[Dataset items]
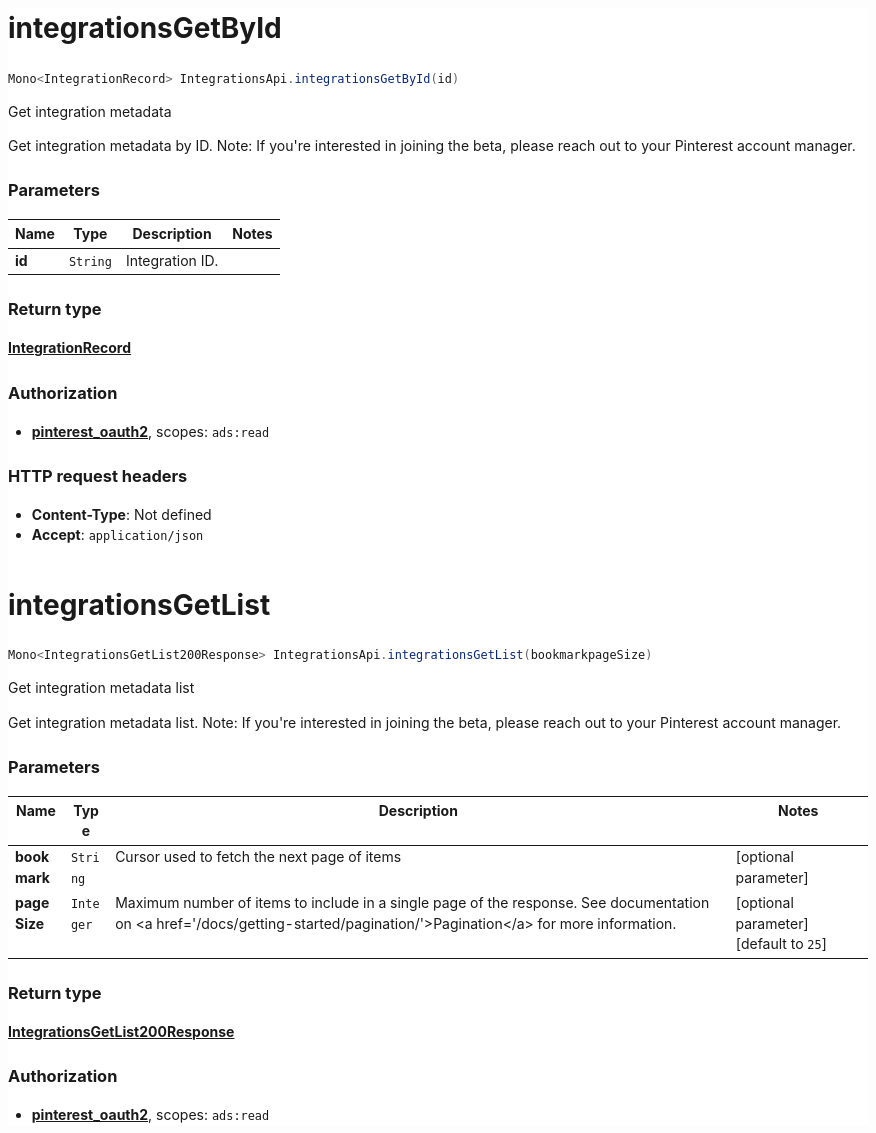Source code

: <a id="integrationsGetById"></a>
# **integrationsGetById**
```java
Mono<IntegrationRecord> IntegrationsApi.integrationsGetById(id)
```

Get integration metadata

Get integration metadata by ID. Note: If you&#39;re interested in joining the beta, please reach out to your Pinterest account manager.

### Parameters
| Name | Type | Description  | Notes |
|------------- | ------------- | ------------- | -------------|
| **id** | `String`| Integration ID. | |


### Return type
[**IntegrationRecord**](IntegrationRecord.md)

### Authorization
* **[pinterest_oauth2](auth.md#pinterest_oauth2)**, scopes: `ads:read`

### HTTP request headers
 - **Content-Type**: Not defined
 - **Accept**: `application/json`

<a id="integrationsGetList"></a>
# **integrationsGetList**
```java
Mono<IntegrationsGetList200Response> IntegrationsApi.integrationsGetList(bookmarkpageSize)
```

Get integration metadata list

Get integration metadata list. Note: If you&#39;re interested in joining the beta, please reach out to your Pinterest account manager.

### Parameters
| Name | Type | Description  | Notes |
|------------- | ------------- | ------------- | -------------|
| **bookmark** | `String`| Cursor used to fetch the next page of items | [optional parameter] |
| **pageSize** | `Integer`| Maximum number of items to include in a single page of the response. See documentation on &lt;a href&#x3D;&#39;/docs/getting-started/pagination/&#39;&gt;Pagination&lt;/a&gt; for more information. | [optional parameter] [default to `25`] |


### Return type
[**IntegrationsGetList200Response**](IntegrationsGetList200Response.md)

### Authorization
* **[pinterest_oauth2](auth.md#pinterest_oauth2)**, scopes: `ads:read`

---

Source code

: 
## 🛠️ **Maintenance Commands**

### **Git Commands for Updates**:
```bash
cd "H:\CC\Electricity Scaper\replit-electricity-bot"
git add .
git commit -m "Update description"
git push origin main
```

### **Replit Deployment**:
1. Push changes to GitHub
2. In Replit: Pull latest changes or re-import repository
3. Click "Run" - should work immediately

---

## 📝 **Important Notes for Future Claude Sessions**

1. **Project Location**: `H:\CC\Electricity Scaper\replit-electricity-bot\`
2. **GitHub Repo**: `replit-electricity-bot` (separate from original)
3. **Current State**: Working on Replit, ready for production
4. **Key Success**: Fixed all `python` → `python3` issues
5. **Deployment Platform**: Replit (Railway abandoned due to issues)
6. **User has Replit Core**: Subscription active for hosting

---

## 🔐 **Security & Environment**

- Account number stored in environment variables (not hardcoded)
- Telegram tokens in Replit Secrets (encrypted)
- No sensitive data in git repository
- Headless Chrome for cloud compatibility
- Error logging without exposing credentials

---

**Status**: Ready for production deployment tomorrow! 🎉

EXERCISE OBJECTIVE. Going through the entries above line by line, work out how many lines include the word "Commands". Only the number is required.

TASK OUTPUT. 2